[Saved data entries]
++++++
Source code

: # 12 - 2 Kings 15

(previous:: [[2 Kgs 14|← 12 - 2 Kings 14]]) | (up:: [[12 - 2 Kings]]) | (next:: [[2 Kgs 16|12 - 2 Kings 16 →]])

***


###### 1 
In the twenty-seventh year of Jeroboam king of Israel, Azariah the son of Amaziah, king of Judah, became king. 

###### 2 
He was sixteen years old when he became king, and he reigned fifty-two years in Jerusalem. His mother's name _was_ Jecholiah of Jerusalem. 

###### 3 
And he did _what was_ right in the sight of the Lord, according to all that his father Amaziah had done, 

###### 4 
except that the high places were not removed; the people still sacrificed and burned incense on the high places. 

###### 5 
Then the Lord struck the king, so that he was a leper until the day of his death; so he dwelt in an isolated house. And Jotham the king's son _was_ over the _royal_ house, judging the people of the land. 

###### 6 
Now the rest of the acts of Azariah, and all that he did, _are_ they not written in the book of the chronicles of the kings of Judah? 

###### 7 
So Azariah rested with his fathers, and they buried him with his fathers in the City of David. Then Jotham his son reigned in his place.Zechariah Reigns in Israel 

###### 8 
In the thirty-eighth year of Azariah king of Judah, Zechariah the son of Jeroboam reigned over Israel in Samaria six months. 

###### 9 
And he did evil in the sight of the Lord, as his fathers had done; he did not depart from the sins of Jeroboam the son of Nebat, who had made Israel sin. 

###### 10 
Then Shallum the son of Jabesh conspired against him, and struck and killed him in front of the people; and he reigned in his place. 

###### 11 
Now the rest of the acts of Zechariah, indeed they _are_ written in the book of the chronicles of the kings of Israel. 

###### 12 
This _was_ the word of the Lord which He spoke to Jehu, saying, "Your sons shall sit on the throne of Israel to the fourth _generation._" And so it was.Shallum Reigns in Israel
++++++
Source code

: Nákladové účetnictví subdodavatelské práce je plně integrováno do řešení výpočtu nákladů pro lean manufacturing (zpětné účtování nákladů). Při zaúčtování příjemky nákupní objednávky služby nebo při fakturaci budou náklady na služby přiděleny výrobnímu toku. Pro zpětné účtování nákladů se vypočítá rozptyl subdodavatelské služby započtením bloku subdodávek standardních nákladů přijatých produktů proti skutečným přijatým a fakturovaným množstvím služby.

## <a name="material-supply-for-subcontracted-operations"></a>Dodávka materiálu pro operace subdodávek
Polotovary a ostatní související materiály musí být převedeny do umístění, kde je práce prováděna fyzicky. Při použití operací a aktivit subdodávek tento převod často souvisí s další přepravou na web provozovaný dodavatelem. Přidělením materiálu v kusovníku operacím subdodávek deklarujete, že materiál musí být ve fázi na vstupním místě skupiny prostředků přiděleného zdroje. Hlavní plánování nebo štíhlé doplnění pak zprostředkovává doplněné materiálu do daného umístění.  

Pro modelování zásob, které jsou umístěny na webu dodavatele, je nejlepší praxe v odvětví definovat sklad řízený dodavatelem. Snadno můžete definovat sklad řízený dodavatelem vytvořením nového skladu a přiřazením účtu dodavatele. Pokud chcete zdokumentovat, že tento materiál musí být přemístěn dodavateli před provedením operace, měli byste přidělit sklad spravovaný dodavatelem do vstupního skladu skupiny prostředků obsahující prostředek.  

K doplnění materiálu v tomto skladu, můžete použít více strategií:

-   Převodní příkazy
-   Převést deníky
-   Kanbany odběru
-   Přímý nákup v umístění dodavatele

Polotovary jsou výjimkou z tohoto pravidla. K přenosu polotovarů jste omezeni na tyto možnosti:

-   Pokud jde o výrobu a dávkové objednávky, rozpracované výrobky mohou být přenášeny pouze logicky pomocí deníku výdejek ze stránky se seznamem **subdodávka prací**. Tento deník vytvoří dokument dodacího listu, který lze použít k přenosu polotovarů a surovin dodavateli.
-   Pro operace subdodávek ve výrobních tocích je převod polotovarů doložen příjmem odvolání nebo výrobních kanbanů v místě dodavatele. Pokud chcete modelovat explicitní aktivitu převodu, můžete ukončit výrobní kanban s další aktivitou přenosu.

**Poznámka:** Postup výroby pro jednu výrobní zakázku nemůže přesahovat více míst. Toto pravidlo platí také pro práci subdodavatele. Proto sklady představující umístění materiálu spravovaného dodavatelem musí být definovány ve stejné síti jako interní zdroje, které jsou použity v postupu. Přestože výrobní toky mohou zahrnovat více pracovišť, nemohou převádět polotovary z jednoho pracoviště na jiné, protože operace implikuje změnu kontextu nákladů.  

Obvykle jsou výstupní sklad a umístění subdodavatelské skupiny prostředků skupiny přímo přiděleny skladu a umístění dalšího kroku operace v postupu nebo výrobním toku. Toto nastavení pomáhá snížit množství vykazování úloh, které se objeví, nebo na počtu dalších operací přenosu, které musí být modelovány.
++++++
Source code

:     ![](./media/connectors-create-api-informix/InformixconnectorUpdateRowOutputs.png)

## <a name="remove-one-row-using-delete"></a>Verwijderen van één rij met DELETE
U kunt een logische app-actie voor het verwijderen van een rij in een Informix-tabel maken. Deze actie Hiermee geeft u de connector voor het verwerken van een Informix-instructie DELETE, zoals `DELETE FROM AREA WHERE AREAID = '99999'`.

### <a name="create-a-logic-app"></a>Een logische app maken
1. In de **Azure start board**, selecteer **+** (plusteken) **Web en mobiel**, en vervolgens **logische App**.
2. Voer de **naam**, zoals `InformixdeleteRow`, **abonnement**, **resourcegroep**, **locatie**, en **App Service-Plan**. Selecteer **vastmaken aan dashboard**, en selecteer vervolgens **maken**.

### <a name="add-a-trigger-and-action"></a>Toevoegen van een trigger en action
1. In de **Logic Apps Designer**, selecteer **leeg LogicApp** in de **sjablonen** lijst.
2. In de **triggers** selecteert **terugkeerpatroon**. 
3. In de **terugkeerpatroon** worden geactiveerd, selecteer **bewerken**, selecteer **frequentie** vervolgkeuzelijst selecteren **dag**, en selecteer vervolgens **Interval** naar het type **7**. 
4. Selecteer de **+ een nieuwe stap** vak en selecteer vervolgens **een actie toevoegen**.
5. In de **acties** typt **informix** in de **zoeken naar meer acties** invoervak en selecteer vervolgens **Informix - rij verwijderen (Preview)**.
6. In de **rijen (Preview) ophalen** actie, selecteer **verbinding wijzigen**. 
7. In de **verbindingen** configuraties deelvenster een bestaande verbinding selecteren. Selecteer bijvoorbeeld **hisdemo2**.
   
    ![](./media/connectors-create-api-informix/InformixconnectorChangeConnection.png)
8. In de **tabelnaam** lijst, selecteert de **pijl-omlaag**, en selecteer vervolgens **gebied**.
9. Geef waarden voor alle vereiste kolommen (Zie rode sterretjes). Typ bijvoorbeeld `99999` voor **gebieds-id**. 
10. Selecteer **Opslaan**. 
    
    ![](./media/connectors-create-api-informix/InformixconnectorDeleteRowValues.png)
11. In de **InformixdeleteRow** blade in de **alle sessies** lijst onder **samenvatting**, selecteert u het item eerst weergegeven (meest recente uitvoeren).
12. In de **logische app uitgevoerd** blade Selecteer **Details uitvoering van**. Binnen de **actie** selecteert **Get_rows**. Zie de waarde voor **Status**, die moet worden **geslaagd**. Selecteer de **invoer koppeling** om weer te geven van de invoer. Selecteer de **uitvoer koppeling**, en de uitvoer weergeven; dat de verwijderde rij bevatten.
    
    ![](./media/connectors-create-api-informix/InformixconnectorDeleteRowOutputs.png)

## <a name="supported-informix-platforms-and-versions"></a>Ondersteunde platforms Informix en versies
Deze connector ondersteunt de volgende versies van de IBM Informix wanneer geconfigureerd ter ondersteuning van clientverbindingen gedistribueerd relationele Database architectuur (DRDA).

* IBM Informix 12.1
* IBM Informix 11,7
++++++
Please quote, character for character, the lines in the records from the line containing "změnu kontextu nákladů." to the line containing "Obvykle jsou výstupní", including both of those lines.

**Poznámka:** Postup výroby pro jednu výrobní zakázku nemůže přesahovat více míst. Toto pravidlo platí také pro práci subdodavatele. Proto sklady představující umístění materiálu spravovaného dodavatelem musí být definovány ve stejné síti jako interní zdroje, které jsou použity v postupu. Přestože výrobní toky mohou zahrnovat více pracovišť, nemohou převádět polotovary z jednoho pracoviště na jiné, protože operace implikuje změnu kontextu nákladů.  

Obvykle jsou výstupní sklad a umístění subdodavatelské skupiny prostředků skupiny přímo přiděleny skladu a umístění dalšího kroku operace v postupu nebo výrobním toku. Toto nastavení pomáhá snížit množství vykazování úloh, které se objeví, nebo na počtu dalších operací přenosu, které musí být modelovány.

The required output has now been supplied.